_Exercise tasks:_
A. List every analysis method named in the Methods section of the abstract on a molecular biomarker for children with ASD, constipation, and intestinal inflammation.
B. Write the next section of the abstract on a molecular biomarker for children with ASD, constipation, and intestinal inflammation, beginning right after its Methods paragraph.

_Supplied passage:_
——

A Molecular Biomarker for Prediction of Clinical Outcome in Children with ASD, Constipation, and Intestinal Inflammation

Background: In children with autism spectrum disorder (ASD) who present to the gastroenterologist with chronic constipation, on a background of enterocolonic inflammation, we have identified two distinct clinical subtypes: (1) patients who experience a sustained state of GI symptomatic remission while on maintenance anti-inflammatory therapy (fast responders) and, (2) those with recurrent right-sided fecal loading requiring regular colon cleanouts during treatment for enterocolitis (slow responders). We hypothesized that a detailed molecular analysis of mucosal biopsy tissue from the affected region of the colon would provide mechanistic insights regarding the fast versus slow response to anti-inflammatory therapy.

Objectives: The goal of this study was to compare gene expression in the right (ascending) colon from two groups of GI-symptomatic children with ASD and constipation (acute versus chronic fecal loading). We hypothesize that molecular examination of mucosal biopsy tissue from affected regions of the colon can provide mechanistic insights regarding transient versus chronic right-sided colonic hypomotility in the setting of enterocolitis in children with ASD.

Methods: Patients were identified by: (1) a confirmed ASD diagnosis, (2) enterocolitis noted upon biopsy and/or capsule endoscopy and, (3) constipation with right sided fecal loading as seen on abdominal radiographs. RNA sequencing was performed on mucosal biopsies from the ascending colon. Hierarchical cluster analysis was performed to assign samples to clusters and gene expression analysis was performed to identify differentially expressed transcripts (DETs) between samples within the clusters. A penalized regression analysis method (LASSO) was used to identify genes whose expression levels were most predictive of cluster assignment.

——

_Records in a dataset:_
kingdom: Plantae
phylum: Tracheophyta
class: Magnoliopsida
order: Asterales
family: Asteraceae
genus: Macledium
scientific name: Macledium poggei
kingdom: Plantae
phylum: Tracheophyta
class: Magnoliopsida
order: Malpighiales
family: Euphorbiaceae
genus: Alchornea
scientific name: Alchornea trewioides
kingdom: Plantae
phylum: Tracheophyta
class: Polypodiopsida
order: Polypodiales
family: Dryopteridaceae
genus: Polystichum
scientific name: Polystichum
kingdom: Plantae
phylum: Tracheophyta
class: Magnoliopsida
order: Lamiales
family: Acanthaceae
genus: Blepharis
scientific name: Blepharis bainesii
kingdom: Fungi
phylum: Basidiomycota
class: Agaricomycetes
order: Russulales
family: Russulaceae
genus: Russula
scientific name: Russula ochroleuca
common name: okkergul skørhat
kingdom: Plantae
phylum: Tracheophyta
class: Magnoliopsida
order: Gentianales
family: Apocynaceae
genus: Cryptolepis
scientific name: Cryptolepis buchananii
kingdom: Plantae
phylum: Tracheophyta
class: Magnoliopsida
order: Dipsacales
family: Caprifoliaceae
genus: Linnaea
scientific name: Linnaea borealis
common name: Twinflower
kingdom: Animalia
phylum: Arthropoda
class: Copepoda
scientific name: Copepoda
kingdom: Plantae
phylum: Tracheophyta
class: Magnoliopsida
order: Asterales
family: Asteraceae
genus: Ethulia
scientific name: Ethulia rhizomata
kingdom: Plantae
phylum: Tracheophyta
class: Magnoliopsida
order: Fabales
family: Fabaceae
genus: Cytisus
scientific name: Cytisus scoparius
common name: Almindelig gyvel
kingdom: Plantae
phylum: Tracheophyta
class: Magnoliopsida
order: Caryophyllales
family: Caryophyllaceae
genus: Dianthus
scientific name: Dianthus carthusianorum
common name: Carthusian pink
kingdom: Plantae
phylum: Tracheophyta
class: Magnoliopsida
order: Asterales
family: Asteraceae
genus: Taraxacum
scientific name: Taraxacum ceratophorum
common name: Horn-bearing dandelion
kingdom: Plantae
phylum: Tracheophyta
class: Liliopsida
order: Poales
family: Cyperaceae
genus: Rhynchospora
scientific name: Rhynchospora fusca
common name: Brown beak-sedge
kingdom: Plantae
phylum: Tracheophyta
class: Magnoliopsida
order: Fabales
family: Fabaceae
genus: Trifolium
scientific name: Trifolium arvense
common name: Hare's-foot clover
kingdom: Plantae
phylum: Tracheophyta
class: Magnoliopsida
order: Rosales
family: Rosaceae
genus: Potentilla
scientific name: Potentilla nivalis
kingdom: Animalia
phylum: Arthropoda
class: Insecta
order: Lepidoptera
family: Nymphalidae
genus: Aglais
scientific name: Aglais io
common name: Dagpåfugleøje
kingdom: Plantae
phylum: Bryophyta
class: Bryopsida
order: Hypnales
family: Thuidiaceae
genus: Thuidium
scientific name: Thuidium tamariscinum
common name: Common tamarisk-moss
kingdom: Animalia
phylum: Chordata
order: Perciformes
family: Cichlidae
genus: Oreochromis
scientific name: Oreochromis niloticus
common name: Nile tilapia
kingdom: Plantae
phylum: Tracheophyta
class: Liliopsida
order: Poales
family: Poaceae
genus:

——

_Responses:_
A.
- RNA sequencing
- Hierarchical cluster analysis
- Gene expression analysis
- Penalized regression analysis (LASSO)

B.
Results: Hierarchical clustering of colonic gene expression profiles resulted in two clusters. Gene ontology and canonical pathway analysis revealed significant differences between the two clusters with the fast responder-predominant cluster showing an up-regulation of transcripts involved in the activation of immune and inflammatory response and the slow responder-predominant cluster showing significant over-expression of genes involved in tryptophan and serotonin degradation and mitochondrial dysfunction. Regression analysis identified a single long non-coding RNA that could predict cluster assignment with a high specificity (0.88), sensitivity (0.89) and accuracy (0.89).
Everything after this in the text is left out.